Using a tripod to hold the 12-power binoculars, I slowly scanned everything in sight. After working behind us and to both sides, I began really examining the airport. Saw some people in a small tower near the terminal. No glass, just a pole tower maybe twenty feet high with a tin roof to shed sun and rain. I could just make out three figures … and a machine gun on a mount.

A pickup parked nearby with a machine gun in the bed. A technical. No, actually two of them. And a car. Maybe a sedan. No other vehicles. No signs of life around the hangars.

As I watched I became aware of a piston engine drone. Very faint at first, then growing gently in volume, a deep sound. Pleasant. Radial engines, sounded like, coming from the south.

I took the binoculars off the tripod and scanned the sky. Spotted it. A speck with wings. Low. I used the glasses.

“DC-3, I think,” I muttered to E.D., who was lying beside me smoking, scanning with his own binoculars.

In about a minute I was sure. I could see it clearly now, dancing in the binoculars. Yep. An old DC-3.

On final approach. It settled and landed on the runway, which was oriented north and south. Seemed like it would always have a crosswind, but I suppose that was the flattest layout, so that was where they put it. The plane eventually came to a stop and turned around on the north end of the runway, then taxied back to the terminal, where it parked and cut its engines.

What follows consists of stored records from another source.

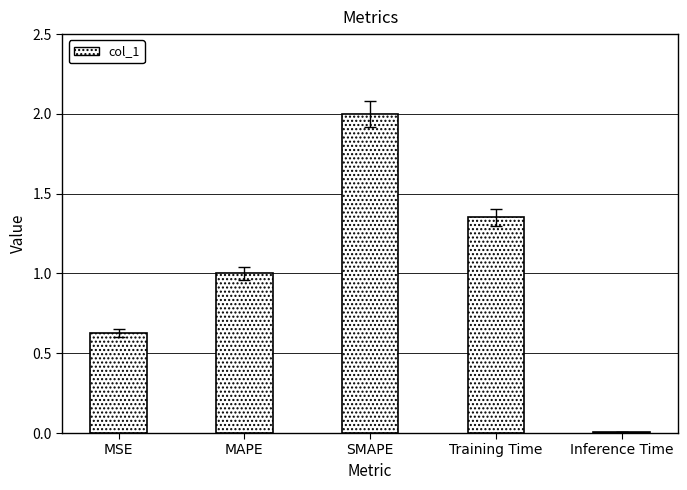

What position from the right is MSE?

5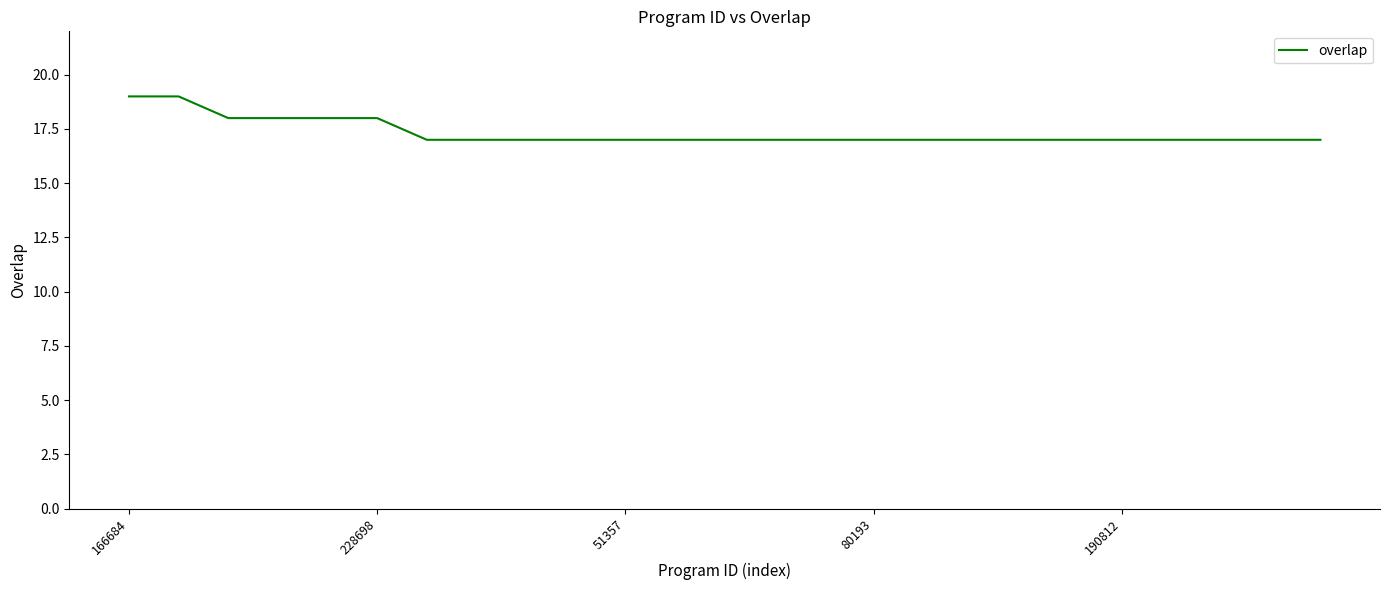

What is the smallest value displayed?

17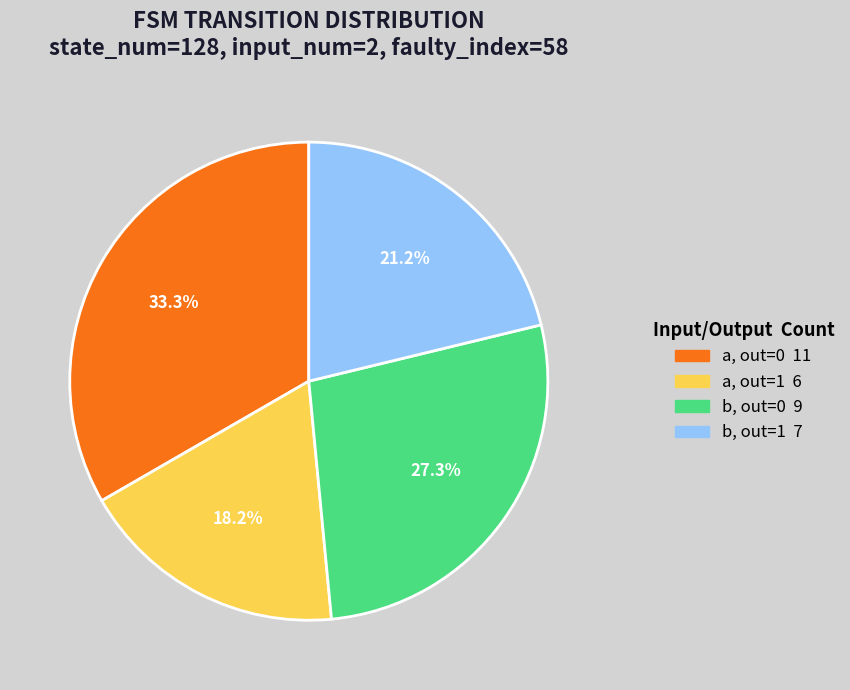

Is there any slice that represents more than half of the pie?

No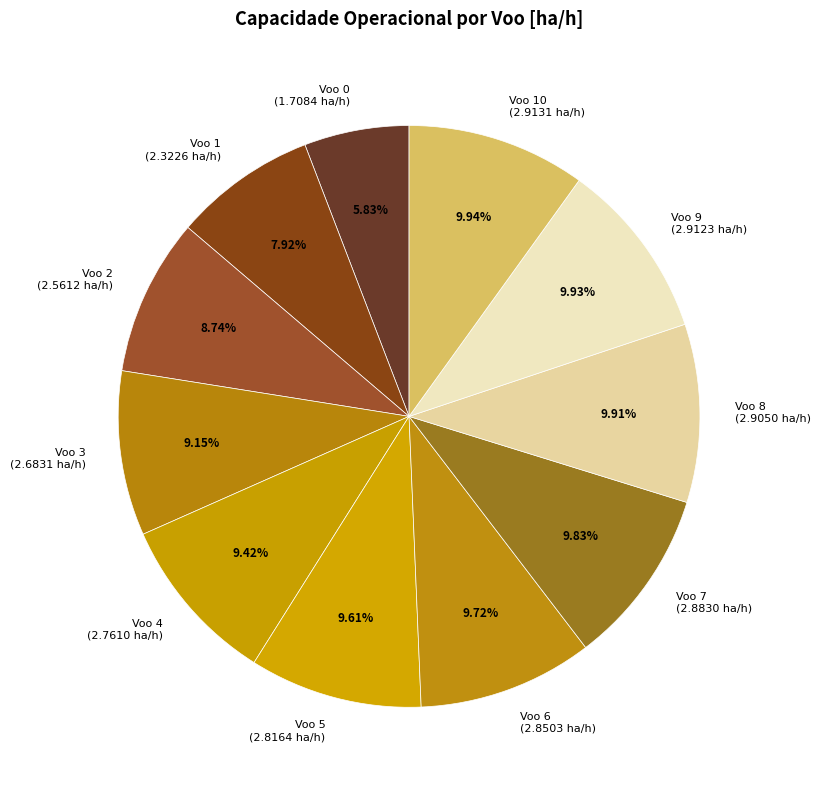

Does any single category account for the majority?

No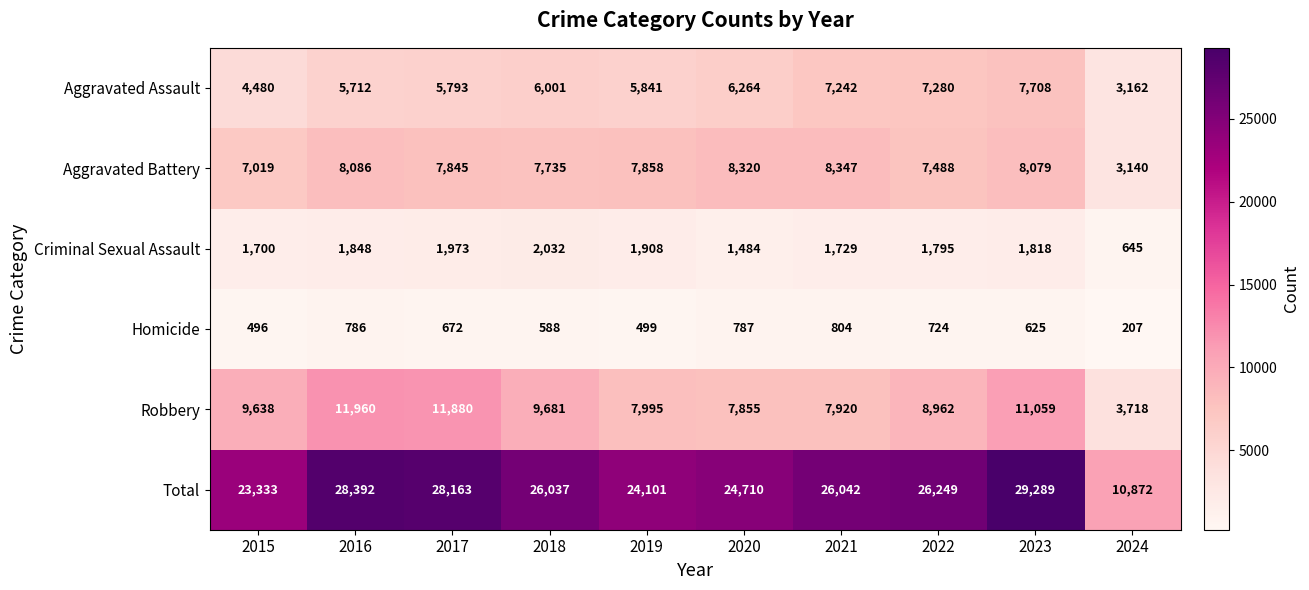

List the series in order of their peak value, lowest first.

Homicide, Criminal Sexual Assault, Aggravated Assault, Aggravated Battery, Robbery, Total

The runway was a couple of miles from town, according to my satellite photos. The photos noted they had about five thousand feet of asphalt. Probably soft and crumbling, but sufficient for old prop jobs like the Douglas, which Grafton said came and went from Mombasa to Eyl, with a stop at Mogadishu, twice a week and return.

Air service.

I studied the photos, which had been annotated with contour maps.